Duşbükü’nden bildiriyorum

EVET, Duşbükü’nden bildiriyorum...

‘Mevsim normali’ budur zira.

Şimdi siz beni keyif için buradayım zannediyorsunuzdur...

Gündüz şezlongda, gece bar taburesinde...

Oysa hayır!

Ben buralara sorun saptamaya geldim.

Saptayıp size aktarmaya...

Bir nevi ‘inceleme gezisi’.

‘Bize ne Duşbükü’nün sorunlarından!’
diyeceksiniz...

Teessüf ederim!

Memleketin her parçası bizim.

Ben de bilirdim daha keyifli köşelere gitmeyi... Tatilimi oralarda geçirmeyi...

Fakat ne yaptım... Kalktım Duşbükü’ne geldim.

Fedakár Pakize!

Sorumluluk peşimi bırakmıyor.

Bu gazetecilik dediğiniz şey böyle bir şey işte!

Hiçbir zaman gevşeyemezsiniz.

Zaten gevşetmezler de.

Nereye gitseniz ahali rahat vermez.

Politikacıya bile ‘Sağlığınıza duacıyız’ derler de gazeteciden ha bire iş beklerler.

Dağın başına çıksanız çobanın biri gelir bulur sizi...

Yazmanızla şıp diye çözülecek bir derdi vardır mutlaka.

* * *

Uzatmayayım, Duşbükü’nden bildiriyorum.

Vallahi gözünüz kalmasın, tatilime nazar değmesin, keyif çattığım belli olmasın diye söylemiyorum hakikaten çok sorun var!

Bir kere çok dar burası...

Hani çişe bile grup halinde gidenlerdenseniz olmaz!

Yalnızlığı seven nesli tükenmişlerden olacaksınız.

İkincisi, teşhir imkánı sunmuyor insana...

Hevesle düzdüğünüz ‘plaj gardırobu’nuz elinizde kalır, söyleyeyim.

Hayır siz yine isterseniz pareonuzu bağlayın, taşlı topuklu terliklerinizin üstüne çıkın, halhalınızı takın da... Bir gören olursa gıpta etmez, Balıklı Rum’dan ambulans çağırır ancak, bunu da söyleyeyim.

Sonra ufuk yok burada...

‘Sabunluk’tan ‘süngerlik’e çeviriyorsunuz gözünüzü... Görüp göreceğiniz bu!

‘‘Sabunluk’ nerede, ‘gümüşlük’ün oralarda mı?’ diye soranlarınız olacaktır mutlaka...

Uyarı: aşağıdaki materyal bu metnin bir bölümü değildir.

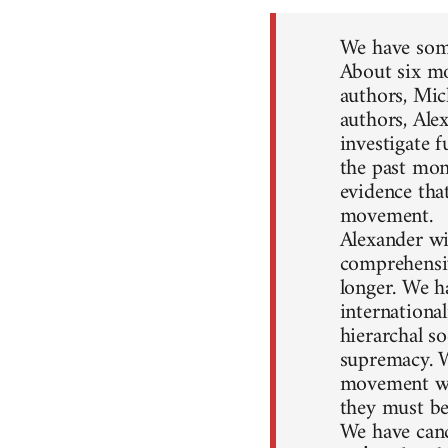
We have some
About six mo
authors, Mic
authors, Ale
investigate 
the past mon
evidence that
movement.
Alexander wil
comprehensiv
longer. We h
internationa
hierarchal so
supremacy. W
movement won
they must be
We have canc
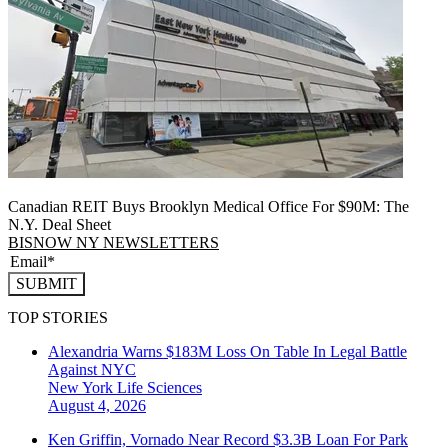
Canadian REIT Buys Brooklyn Medical Office For $90M: The
N.Y. Deal Sheet
BISNOW NY NEWSLETTERS
SUBMIT
TOP STORIES
Alexandria Warns $183M Loss On Table In Legal Battle
Against NYC
New York
Life Sciences
August 4, 2026
Ken Griffin, Vornado Near Record $3.3B Loan For Park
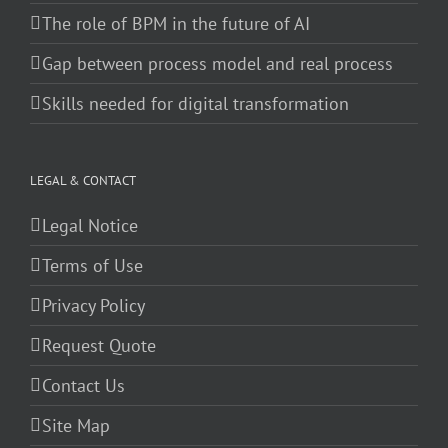
The role of BPM in the future of AI
Gap between process model and real process
Skills needed for digital transformation
LEGAL & CONTACT
Legal Notice
Terms of Use
Privacy Policy
Request Quote
Contact Us
Site Map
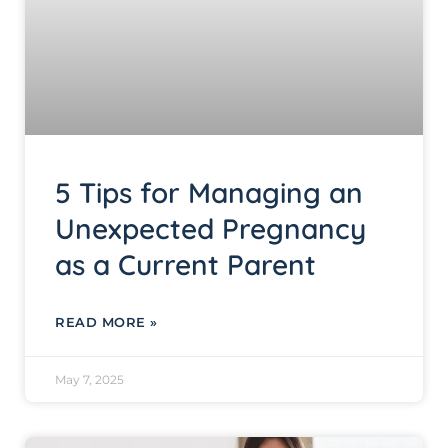
5 Tips for Managing an
Unexpected Pregnancy
as a Current Parent
READ MORE »
May 7, 2025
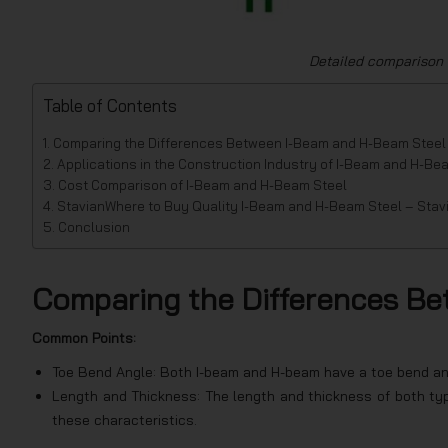
Detailed comparison
Table of Contents
Comparing the Differences Between I-Beam and H-Beam Steel
Applications in the Construction Industry of I-Beam and H-Be
Cost Comparison of I-Beam and H-Beam Steel
StavianWhere to Buy Quality I-Beam and H-Beam Steel – Stav
Conclusion
Comparing the Differences B
Common Points:
Toe Bend Angle: Both I-beam and H-beam have a toe bend an
Length and Thickness: The length and thickness of both typ
these characteristics.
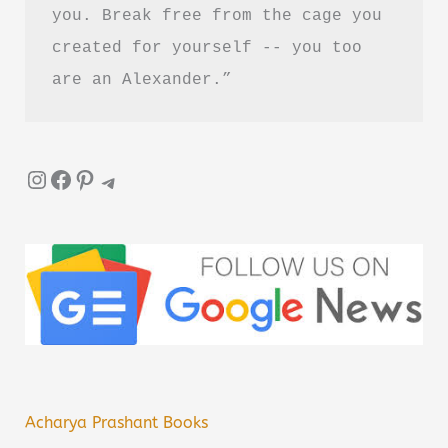
you. Break free from the cage you 
created for yourself -- you too 
are an Alexander.”
Instagram
Facebook
Pinterest
Telegram
Acharya Prashant Books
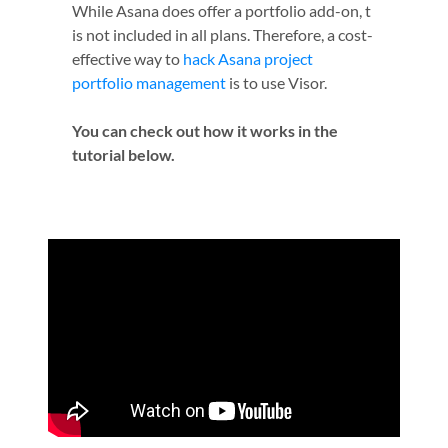
While Asana does offer a portfolio add-on, t
is not included in all plans. Therefore, a cost-
effective way to
hack Asana project
portfolio management
is to use Visor.
You can check out how it works in the
tutorial below.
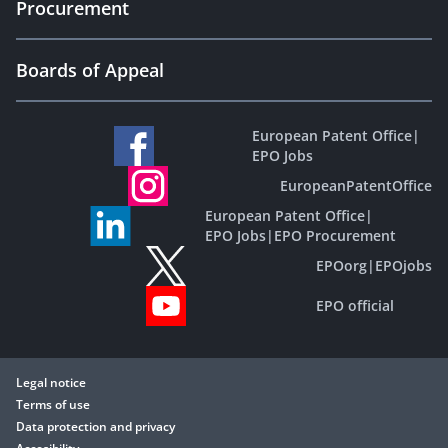
Procurement
Boards of Appeal
European Patent Office
|
EPO Jobs
EuropeanPatentOffice
European Patent Office
|
EPO Jobs
|
EPO Procurement
EPOorg
|
EPOjobs
EPO official
Legal notice
Terms of use
Data protection and privacy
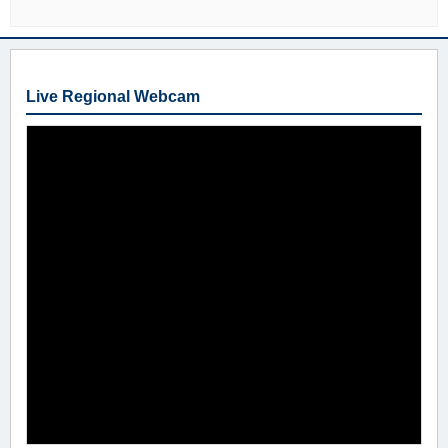
Live Regional Webcam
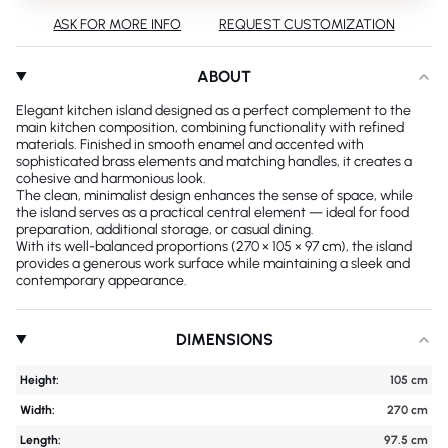
ASK FOR MORE INFO
REQUEST CUSTOMIZATION
ABOUT
Elegant kitchen island designed as a perfect complement to the
main kitchen composition, combining functionality with refined
materials. Finished in smooth enamel and accented with
sophisticated brass elements and matching handles, it creates a
cohesive and harmonious look.
The clean, minimalist design enhances the sense of space, while
the island serves as a practical central element — ideal for food
preparation, additional storage, or casual dining.
With its well-balanced proportions (270 × 105 × 97 сm), the island
provides a generous work surface while maintaining a sleek and
contemporary appearance.
DIMENSIONS
Height:
105 cm
Width:
270 cm
Length:
97.5 cm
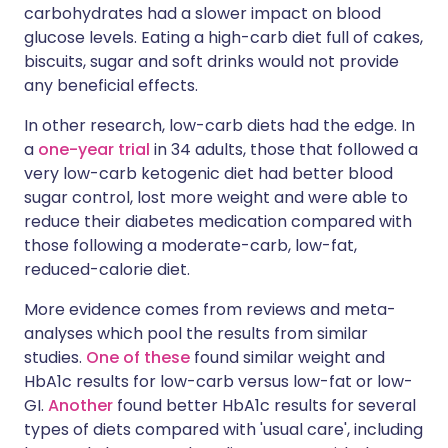
carbohydrates had a slower impact on blood
glucose levels. Eating a high-carb diet full of cakes,
biscuits, sugar and soft drinks would not provide
any beneficial effects.
In other research, low-carb diets had the edge. In
a
one-year trial
in 34 adults, those that followed a
very low-carb ketogenic diet had better blood
sugar control, lost more weight and were able to
reduce their diabetes medication compared with
those following a moderate-carb, low-fat,
reduced-calorie diet.
More evidence comes from reviews and meta-
analyses which pool the results from similar
studies.
One of these
found similar weight and
HbA1c results for low-carb versus low-fat or low-
GI.
Another
found better HbA1c results for several
types of diets compared with 'usual care', including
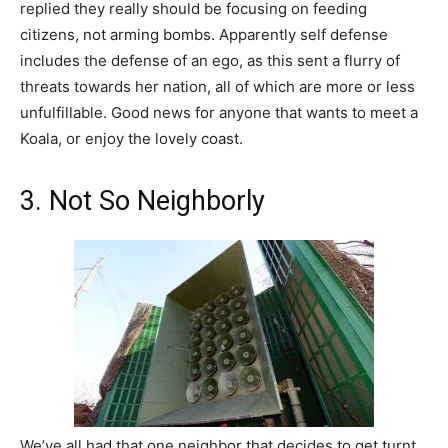
replied they really should be focusing on feeding
citizens, not arming bombs. Apparently self defense
includes the defense of an ego, as this sent a flurry of
threats towards her nation, all of which are more or less
unfulfillable. Good news for anyone that wants to meet a
Koala, or enjoy the lovely coast.
3. Not So Neighborly
We’ve all had that one neighbor that decides to get turnt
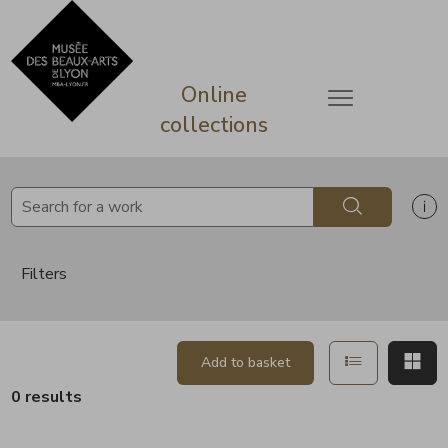
lose
Go directly to content
Go directly to content
Online
Open menu
collections
Search
Sh
Filters
Show in list
Sh
Add to basket
0 results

Bunu sıcaklara yoracağım, söz!

Siz de benim saçmalamalarım için aynı şeyi yapın lütfen!

Ama ben sıcaktan şikáyet edemem.

‘Sıcaklarla aranız nasıl?’ şeklindeki, dünyanın en anlamlı sorusunu sordu geçenlerde bir taksi şoförü...

Katiyen beklediği cevabı vermedim. Sözüm var zira şikáyet etmemeye... İzmir’in sıcaklarından sonra İstanbul’da sıcaktan yakınmayı şımarıklık saydığımdan...

Aslında soruya muhatap olduğum sırada kaynama noktasına erişmeme tahminen iki derece falan kalmıştı.

Sahi insanın kaynama noktası kaç derecedir acaba?

Yok ama... Şikáyet etmeyeceğim.

Beynimin sulanması sıcaktan değil.

Su aldı benimkisi.

İnsan kısmı 24 saat tepesinden şar şar su akar şekilde yaşamaya programlanmamıştır herhalde...

Olacağı buydu...

Sulanmasa bile yaydı kendini, farkındayım.

MIŞ-MUŞ

Ankara-Paris gerginmiş.

Hayırlısıyla Sümeyye’yi baş göz etsek, Chirac’ı da nikáh şahidi yapsak gevşer mi acaba?

4x4 cipleri erkekler özgüven eksikliğinden alıyormuş.

Cipe değil kadınlara şükretsinler! Ya ‘cipe tav’ kadınlar olmasaydı?